The Observability page provides unified access to logs, metrics, traces, and health checks across all platform services. It aggregates data from Prometheus, Grafana Loki, and Grafana Tempo through the Observability API, enabling operators to correlate signals across the three pillars of observability.


Observability Pillars

PillarBackendQuery LanguageUI Component
MetricsPrometheusPromQLTime-series charts
LogsGrafana LokiLogQLLog stream viewer
TracesGrafana TempoTraceQLTrace waterfall

Metrics Explorer

The metrics explorer allows operators to build custom PromQL queries and visualize results:

FeatureDescription
Query builderVisual PromQL builder with autocomplete
Raw queryDirect PromQL input for advanced users
Chart typesLine, area, bar, heatmap, gauge
Time rangeAdjustable time window with zoom
AlertsLink metrics to alert rules

Common Queries

QueryPurpose
rate(http_requests_total[5m])Request rate per second
histogram_quantile(0.95, rate(http_request_duration_seconds_bucket[5m]))p95 latency
sum(rate(http_requests_total{status=~"5.."}[5m]))Error rate
ai_service_llm_tokens_totalLLM token consumption
ai_service_active_sessionsActive chat sessions

Log Viewer

The log viewer streams and searches logs from Grafana Loki:

FeatureDescription
Service filterFilter logs by service name
Severity filterFilter by log level (debug, info, warn, error)
Full-text searchSearch across log content
Time correlationSync log time range with metrics and traces
Context expansionShow surrounding log lines
Live tailReal-time log streaming

Log Query Examples

Filter AI Service errors:

{service="ai-service"} |= "error"

Filter data plane errors with JSON parsing:

{namespace="matih-data-plane"} | json | level="error"

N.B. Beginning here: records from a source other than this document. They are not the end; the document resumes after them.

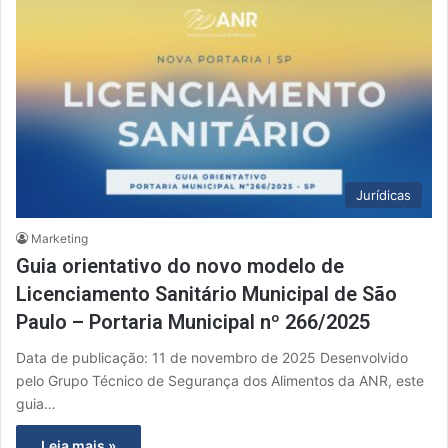
Jurídicas
Marketing
Guia orientativo do novo modelo de
Licenciamento Sanitário Municipal de São
Paulo – Portaria Municipal nº 266/2025
Data de publicação: 11 de novembro de 2025 Desenvolvido
pelo Grupo Técnico de Segurança dos Alimentos da ANR, este
guia…
Leia mais »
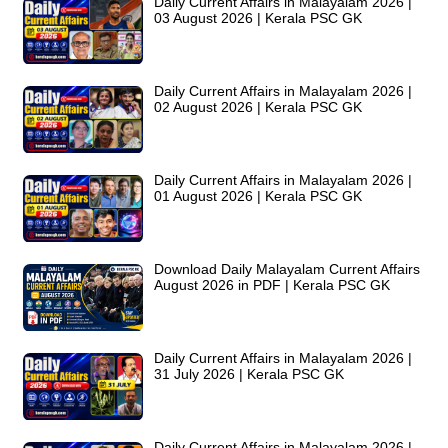
Daily Current Affairs in Malayalam 2026 |
03 August 2026 | Kerala PSC GK
Daily Current Affairs in Malayalam 2026 |
02 August 2026 | Kerala PSC GK
Daily Current Affairs in Malayalam 2026 |
01 August 2026 | Kerala PSC GK
Download Daily Malayalam Current Affairs
August 2026 in PDF | Kerala PSC GK
Daily Current Affairs in Malayalam 2026 |
31 July 2026 | Kerala PSC GK
Daily Current Affairs in Malayalam 2026 |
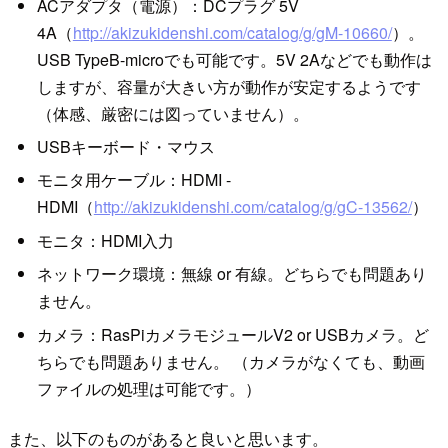
ACアダプタ（電源）：DCプラグ 5V
4A（
http://akizukidenshi.com/catalog/g/gM-10660/
）。
USB TypeB-microでも可能です。5V 2Aなどでも動作は
しますが、容量が大きい方が動作が安定するようです
（体感、厳密には図っていません）。
USBキーボード・マウス
モニタ用ケーブル：HDMI -
HDMI（
http://akizukidenshi.com/catalog/g/gC-13562/
）
モニタ：HDMI入力
ネットワーク環境：無線 or 有線。どちらでも問題あり
ません。
カメラ：RasPiカメラモジュールV2 or USBカメラ。ど
ちらでも問題ありません。 （カメラがなくても、動画
ファイルの処理は可能です。）
また、以下のものがあると良いと思います。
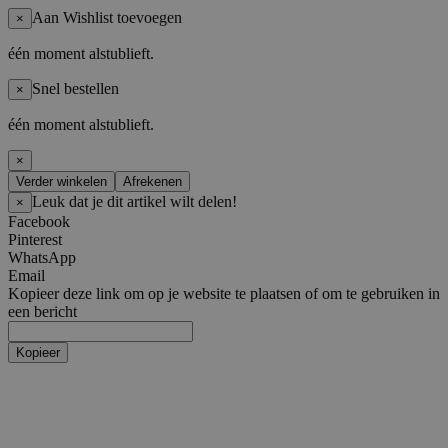
Aan Wishlist toevoegen
×
één moment alstublieft.
Snel bestellen
×
één moment alstublieft.
×
Verder winkelen
Afrekenen
Leuk dat je dit artikel wilt delen!
×
Facebook
Pinterest
WhatsApp
Email
Kopieer deze link om op je website te plaatsen of om te gebruiken in
een bericht
Kopieer
Artiesten
Boy Groups
AHOF
ATEEZ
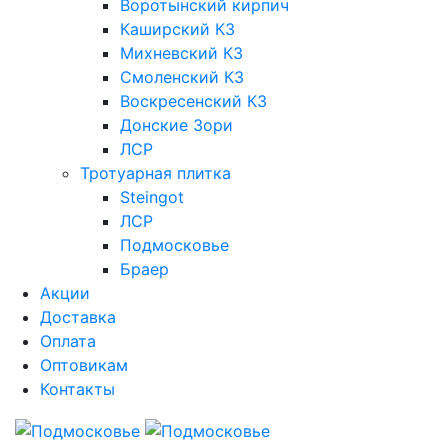
Воротынский кирпич
Каширский КЗ
Михневский КЗ
Смоленский КЗ
Воскресенский КЗ
Донские Зори
ЛСР
Тротуарная плитка
Steingot
ЛСР
Подмосковье
Браер
Акции
Доставка
Оплата
Оптовикам
Контакты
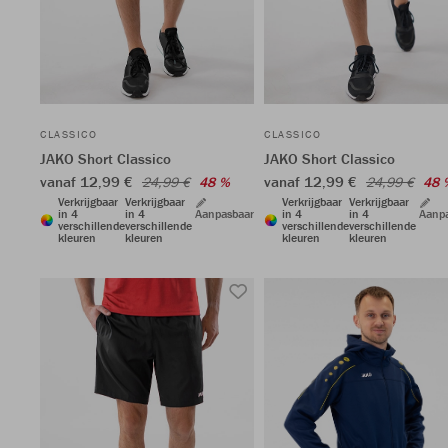
CLASSICO
CLASSICO
JAKO Short Classico
JAKO Short Classico
vanaf 12,99 €
vanaf 12,99 €
24,99 €
48 %
24,99 €
48 
Verkrijgbaar
Verkrijgbaar
Verkrijgbaar
Verkrijgbaar
in 4
in 4
Aanpasbaar
in 4
in 4
Aanp
verschillende
verschillende
verschillende
verschillende
kleuren
kleuren
kleuren
kleuren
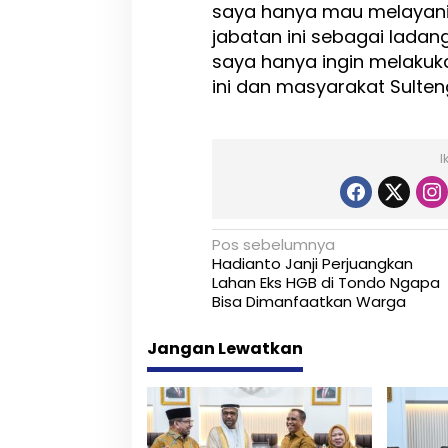
saya hanya mau melayani 
jabatan ini sebagai ladan
saya hanya ingin melakuk
ini dan masyarakat Sulten
I
N
Pos sebelumnya
Hadianto Janji Perjuangkan
a
Lahan Eks HGB di Tondo Ngapa
Bisa Dimanfaatkan Warga
v
i
Jangan Lewatkan
g
a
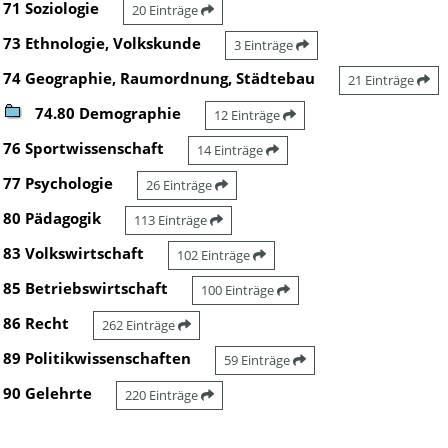
71 Soziologie
20 Einträge
73 Ethnologie, Volkskunde
3 Einträge
74 Geographie, Raumordnung, Städtebau
21 Einträge
74.80 Demographie
12 Einträge
76 Sportwissenschaft
14 Einträge
77 Psychologie
26 Einträge
80 Pädagogik
113 Einträge
83 Volkswirtschaft
102 Einträge
85 Betriebswirtschaft
100 Einträge
86 Recht
262 Einträge
89 Politikwissenschaften
59 Einträge
90 Gelehrte
220 Einträge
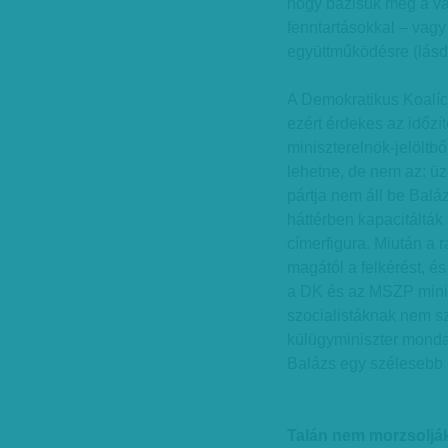
hogy bázisuk még a vá
fenntartásokkal – vagy
együttműködésre (lásd 
A Demokratikus Koalí
ezért érdekes az időzí
miniszterelnök-jelöltbő
lehetne, de nem az: 
pártja nem áll be Balá
háttérben kapacitálták 
címerfigura. Miután a r
magától a felkérést, és
a DK és az MSZP minis
szocialistáknak nem s
külügyminiszter mondat
Balázs egy szélesebb 
Talán nem morzsolják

Filter query engine timeouts:

{service="query-engine"} |= "timeout"

Trace Explorer

The trace explorer displays distributed traces across services:

FeatureDescription
Trace searchFind traces by service, duration, status
Waterfall viewVisual span timeline across services
Span detailsAttributes, events, and status per span
Service mapDependency graph derived from traces
CorrelationLink to related logs and metrics

Trace Search

FilterOptions
ServiceAny platform service
DurationMinimum/maximum trace duration
StatusOK, Error
Time rangeConfigurable window
TagsCustom span attributes

Health Checks

Aggregated health check results for all services:

Health CheckTypeFrequency
HTTP healthGET /healthEvery 10 seconds
HTTP readinessGET /health/readyEvery 15 seconds
TCP checkPort connectivityEvery 10 seconds
Database checkQuery executionEvery 30 seconds

Correlation

The key feature of the observability page is signal correlation:

  1. Click a spike in a metrics chart
  2. Automatically filter logs to that time window
  3. Find related traces with elevated latency
  4. Drill down to specific span errors

Configuration

SettingDefaultDescription
Default time rangeLast 1 hourInitial time window
Refresh interval15 secondsAuto-refresh period
Max log lines1000Maximum logs per query
Max traces100Maximum traces per search

Frontend Telemetry

The ops-workbench is wrapped with ObservabilityProvider from @matih/shared, which automatically:

  • Initializes Sentry error tracking (when VITE_SENTRY_DSN is configured)
  • Reports Core Web Vitals (CLS, LCP, INP, FID, FCP, TTFB) to the analytics backend
  • Tracks user sessions with visibility API integration
  • Catches uncaught errors and unhandled promise rejections globally

This provides full client-side observability for the operator experience, complementing the server-side metrics visible in the observability dashboards.